TASK BRIEF:
Go through the records below and copy out every line holding "gline".

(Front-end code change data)
++++++++++

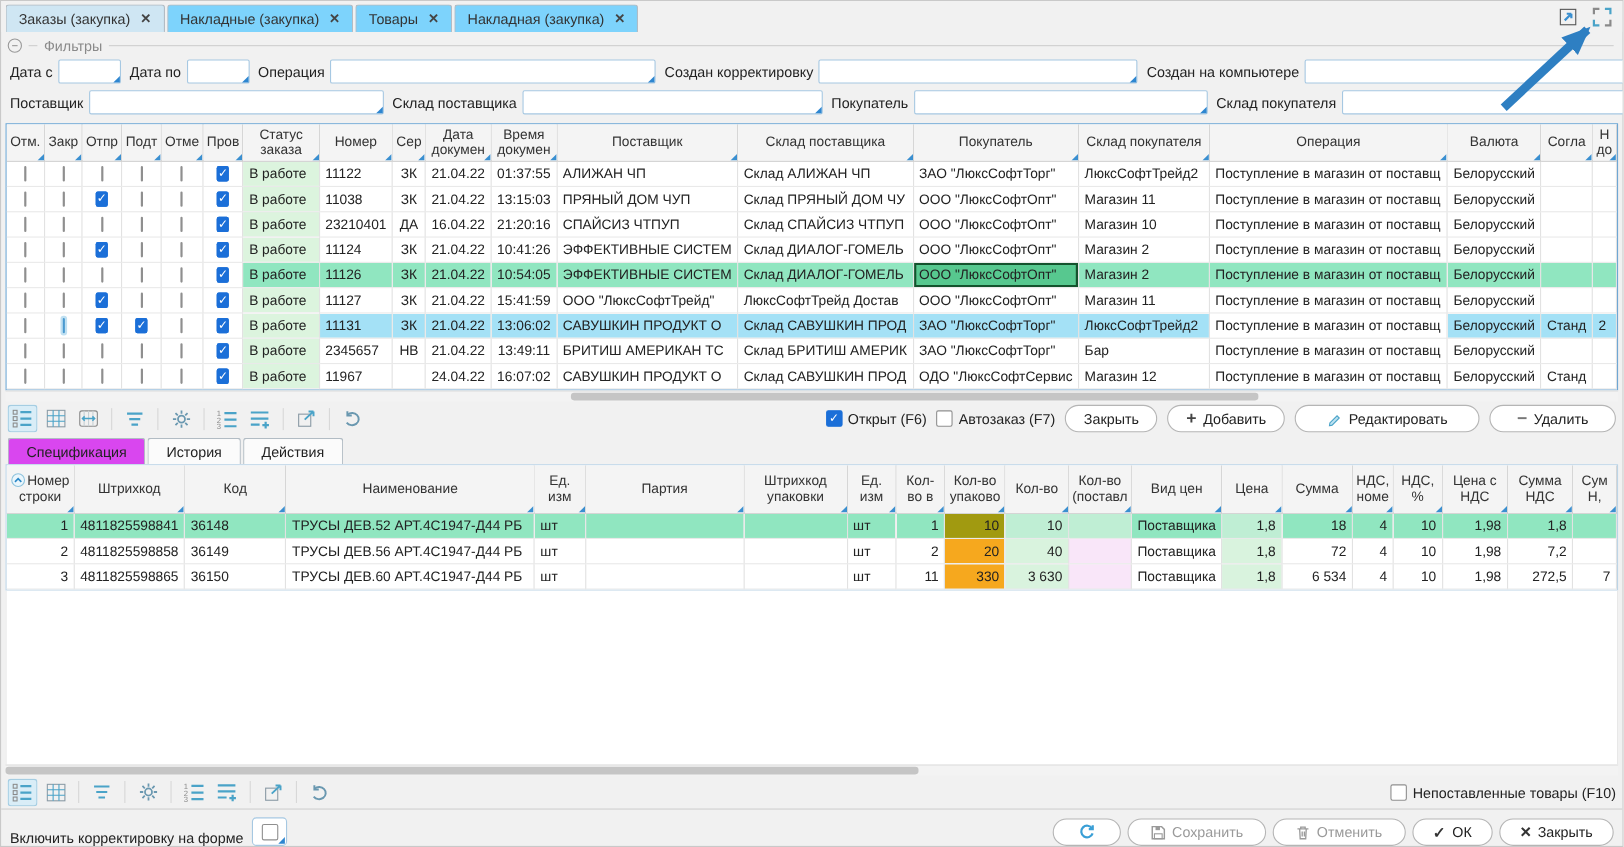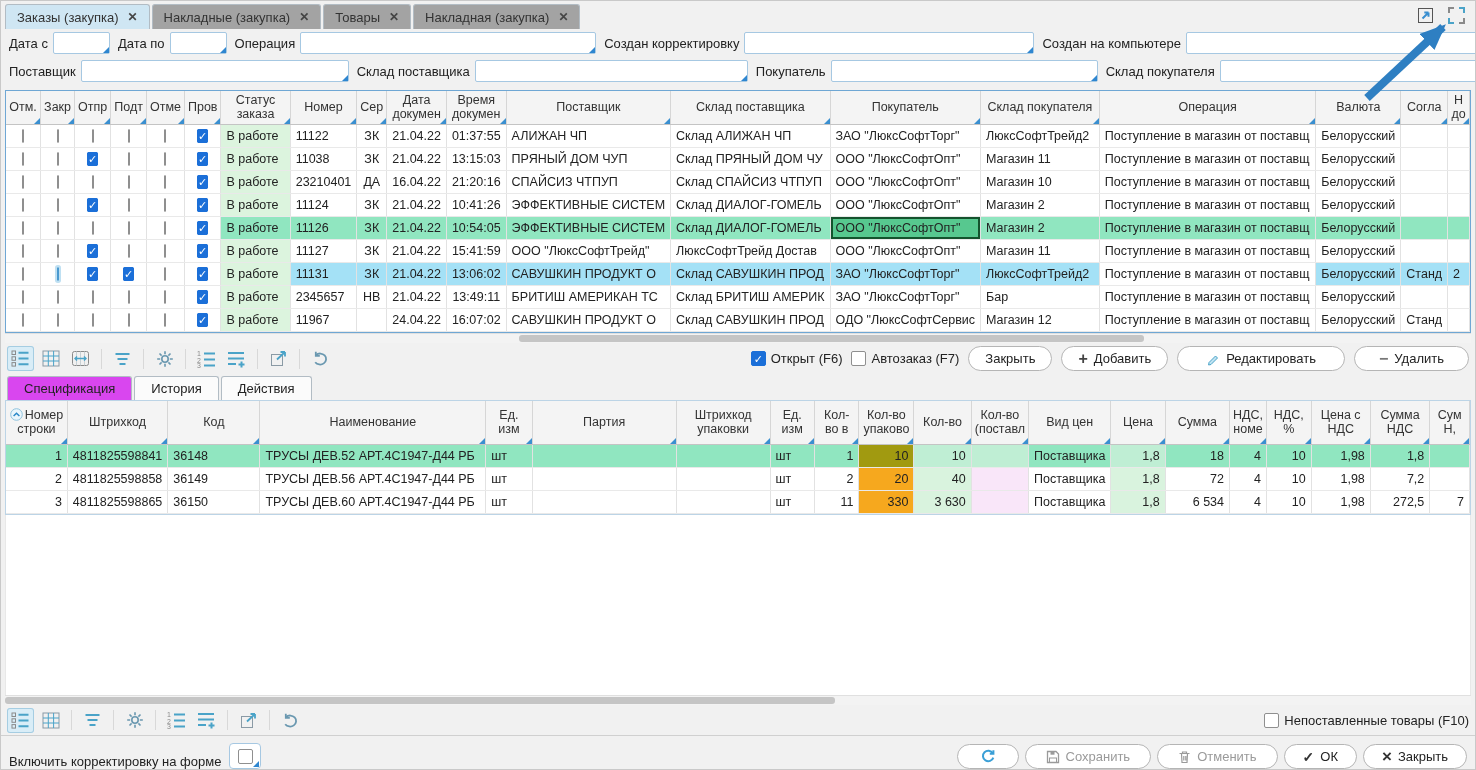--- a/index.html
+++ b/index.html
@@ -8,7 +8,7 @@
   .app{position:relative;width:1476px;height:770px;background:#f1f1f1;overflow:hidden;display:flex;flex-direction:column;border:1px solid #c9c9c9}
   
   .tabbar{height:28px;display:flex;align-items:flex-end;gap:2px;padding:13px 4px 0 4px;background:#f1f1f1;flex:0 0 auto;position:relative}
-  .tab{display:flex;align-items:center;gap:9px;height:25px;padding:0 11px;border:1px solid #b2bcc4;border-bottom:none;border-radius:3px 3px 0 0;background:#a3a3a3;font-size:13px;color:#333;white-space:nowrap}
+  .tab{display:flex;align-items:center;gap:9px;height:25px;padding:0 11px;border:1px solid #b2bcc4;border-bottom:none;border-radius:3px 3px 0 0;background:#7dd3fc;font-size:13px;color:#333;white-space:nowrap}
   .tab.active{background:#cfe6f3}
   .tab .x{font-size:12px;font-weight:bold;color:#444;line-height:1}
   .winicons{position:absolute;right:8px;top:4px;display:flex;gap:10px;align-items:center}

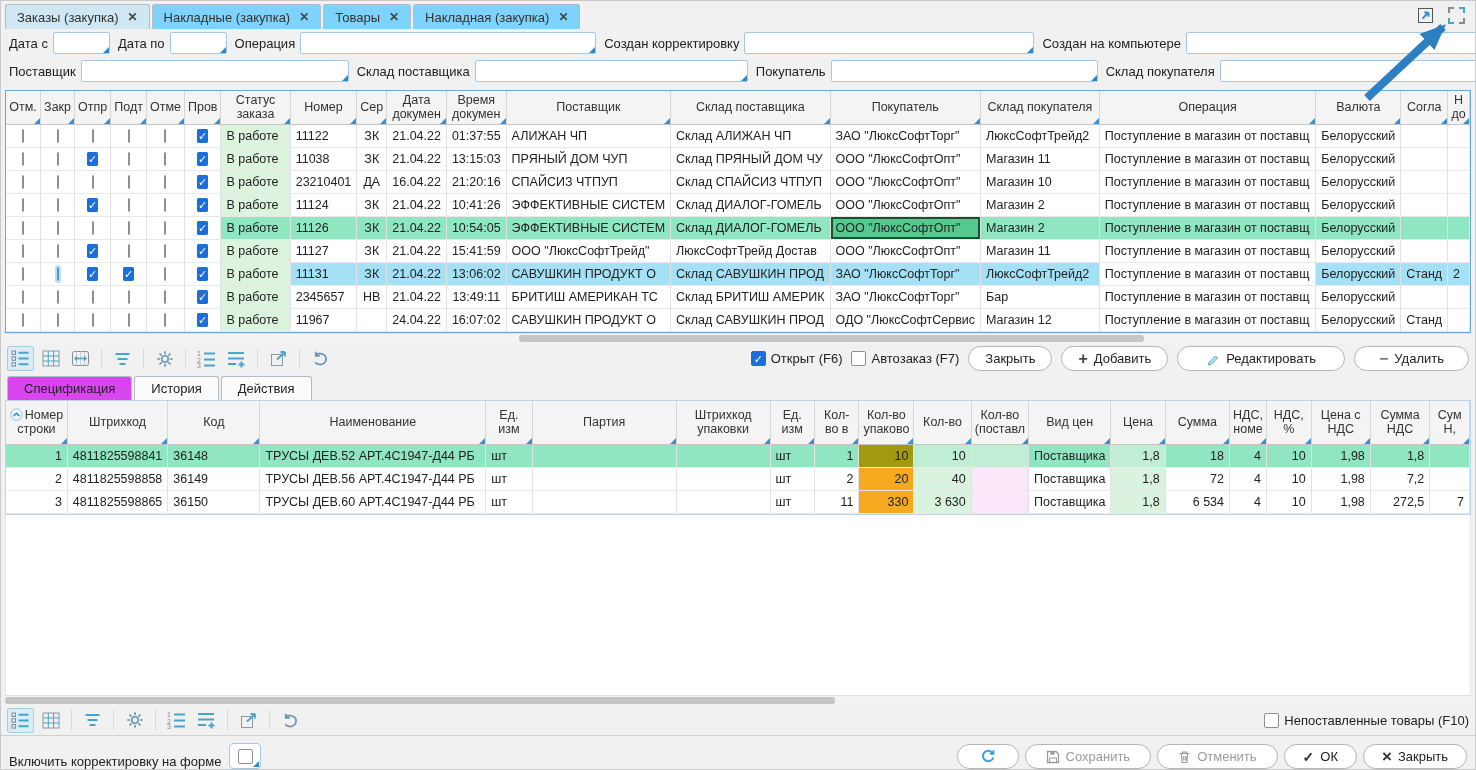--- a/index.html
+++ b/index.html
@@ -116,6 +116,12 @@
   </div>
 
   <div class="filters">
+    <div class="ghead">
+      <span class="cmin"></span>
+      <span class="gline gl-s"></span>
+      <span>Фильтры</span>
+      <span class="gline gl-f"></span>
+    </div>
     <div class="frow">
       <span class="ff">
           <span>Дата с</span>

++++++++++

EXERCISE SOLUTION:
+      <span class="gline gl-s"></span>
+      <span class="gline gl-f"></span>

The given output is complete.